ジェンダー・ギャップ指数で上位の国(ギャップのない国)を上げると、

2014年には

1位 アイスランド
2位 フィンランド
3位 ノルウェー
4位 スウェーデン
5位 デンマーク
6位 ニカラグア
7位 ルワンダ
8位 アイルランド
9位 フィリピン
10位 ベルギー

あれ?あれ?

先進7カ国の名前はないですね。
北欧の国、福祉国家が多いというのも面白い。

まあ、日本は先進国中でも女性活躍度、ジェンダー・ギャップの解消は低い国なのだそうですが・・・。

詳細は見えませんが、日本においては、「女性は基本的人権においては大切にされてはいるものの、活躍できる社会にはなっていない」というのが現状のようです。

最近は、「女性も仕事をして、社会における重要な存在として役割を担う」という考え方が、日本においてもかなり進んで来たように感じていますが、私が長女を産んだ19年前は、まだまだそうでもありませんでした。

たとえば、

子どもを保育園に迎えに行かなくてはならないのだけれど、終業時刻が遅いために間に合わない。
フレックスタイムなどの多様な働き方を取り入れられれば良いが、そういう対応を嫌う人が多い。

など。

日本は「和」の文化を持っています。

自分を押さえて周囲に「合わせる」。

なので、最大公約数的な働き方に「合わせる」とか、最大公約数的な感じ方に「合わせる」ことが求められる社会なのですよね。

宗教においては、日本人の多くはダイバーシティの精神を有していますが、社会生活においては、結構、「村社会」志向かもしれないですね。

今回の会合の中で、世界的にダイバーシティ推進に携わっていらっしゃった年配の女性に質問をしました。

「女性は感情的になりやすいと言われます。男性のように感情を押さえる訓練を子どもの頃からしていないからだと思いますが、そのために、企業においては女性が管理職になるのは不適切である、と考える人が多いようです。これについて、どう思いますか?」

この質問に対する彼女の回答は

「そんなこと言っているのは日本だけですよ。世界においては、男であっても、感情むき出しで自分の意見を主張し合い、そのあげくに理解し合う、こういうことが当たり前なのに、日本だけが、『こうしてはいけない』、『場を読め』などの考え方に捉われている。」

といったものでした。

私も感情が出やすい女性の一人です。

また、その場の常識を読み取れないことがあります。

男社会の中では、自分らしく仕事ができず、自分を押さえていなくてはやっていけないと感じることが多々あります。

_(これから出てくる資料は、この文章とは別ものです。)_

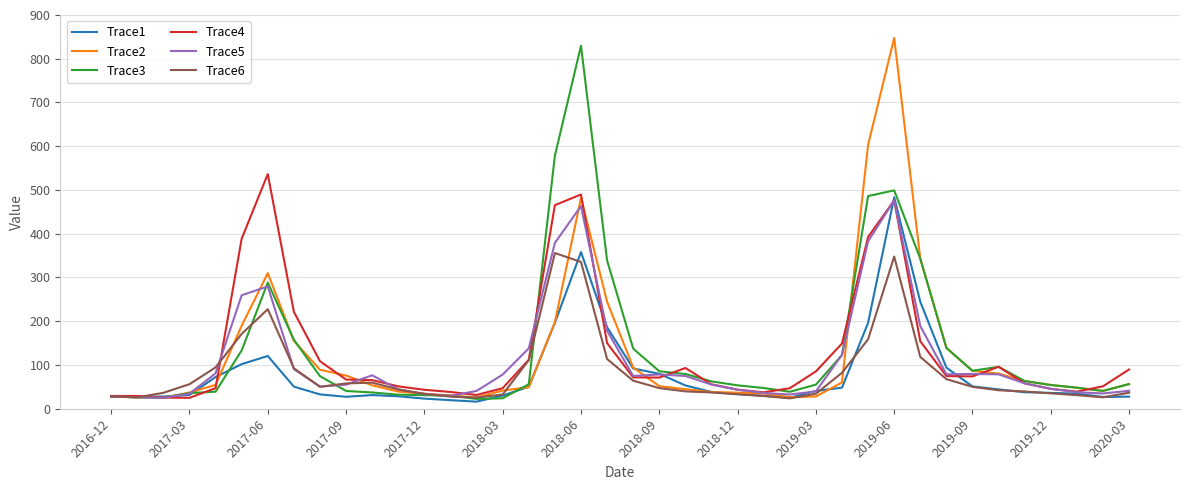

What is the highest value of the Trace2 series?

847.6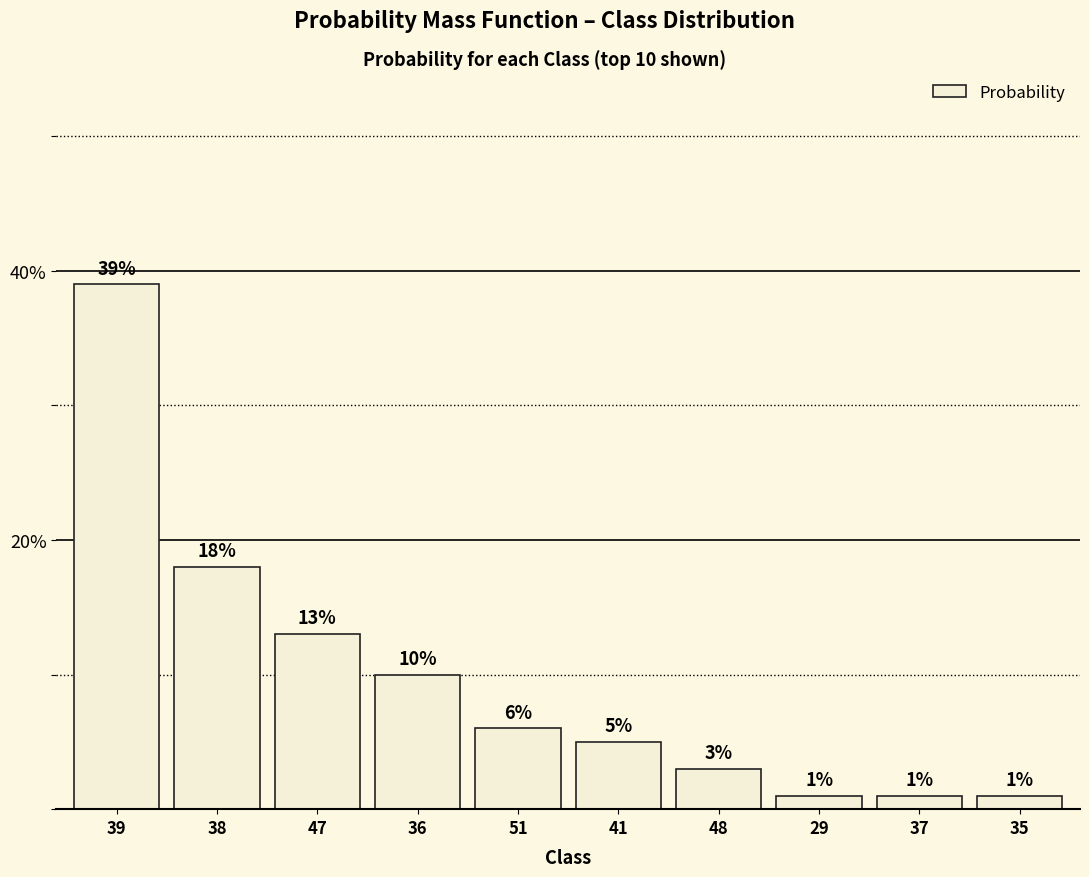

At which category does the chart reach its minimum across all series?

29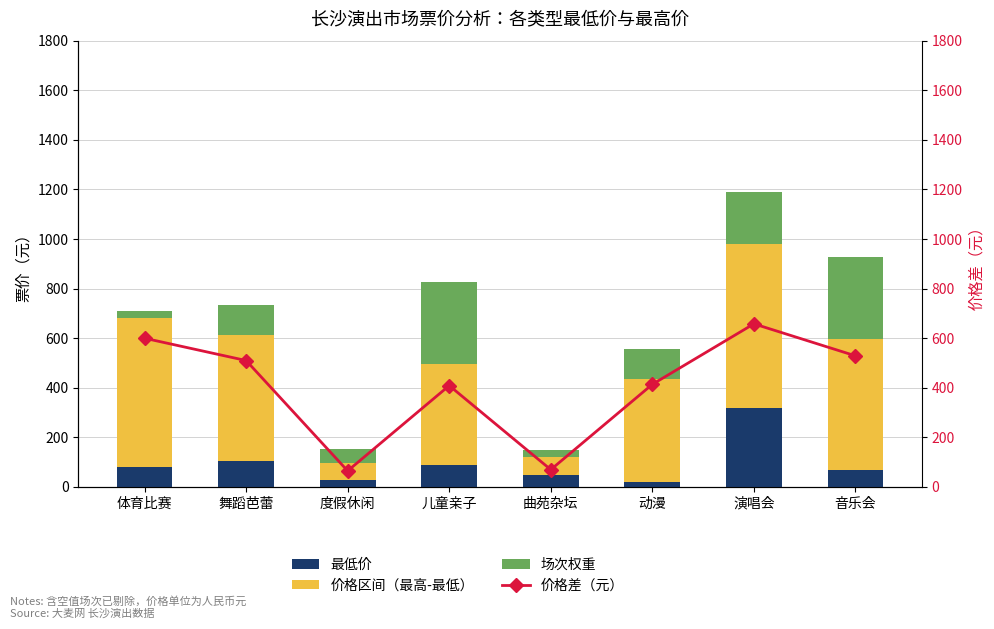

What is the difference between the second highest and second lowest values in the 最低价 series?

73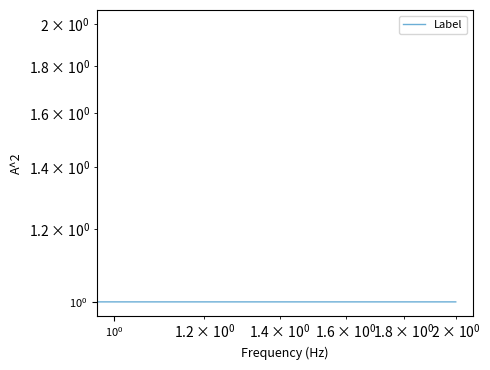

What is the average value?

1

「自分は人とは感じ方が違うから、社会的には不適合なのかな〜」

「自分は人と見え方が違うから、経営には向かないのかな〜」

などと、悩むこともあります。

同様に、日本の女性の多くは男性社会の常識に適合できず、自分のありままの姿を社会から否定され、自分に対する自信を失いがちなのではないでしょうか。

けれど、今回の会合に出て、「自分らしくあって大丈夫なのだ」と思いました。

「ダイバーシティ」は、実はイノベーションの源泉でもあるのです。

今までの考え方、社会常識に当てはまらない異分子が入るからこそ、新しい気づきがチーム、組織に産まれます。

「違い」は新しいことが起きるための必要不可欠な要素であり、「違い」を排除するのは正しいことではありません。

日本においては、「人と違う」ということは、排除されたり、矯正されたりする要因になりがちですが、本当はそれは誤りなのかもしれません。

同じものを見ても、一人は「私はこう感じている」。

けれど、別の人は「私はこう感じている」。

「こう感じるのが普通だ」と、どちらかを「正」であり、反対を「誤」であるとしてしまう考え方は間違っています。

人には色々な感じ方、色々な捉え方がある。

それが当たり前なのです。

違ったら、違いを理解しあえば良いのです。

その中で、話し合い、理解しあい、目的のために、目標遂行に向かうのが組織であり、そういう組織であればこそ、イノベーションが起きるのだと思います。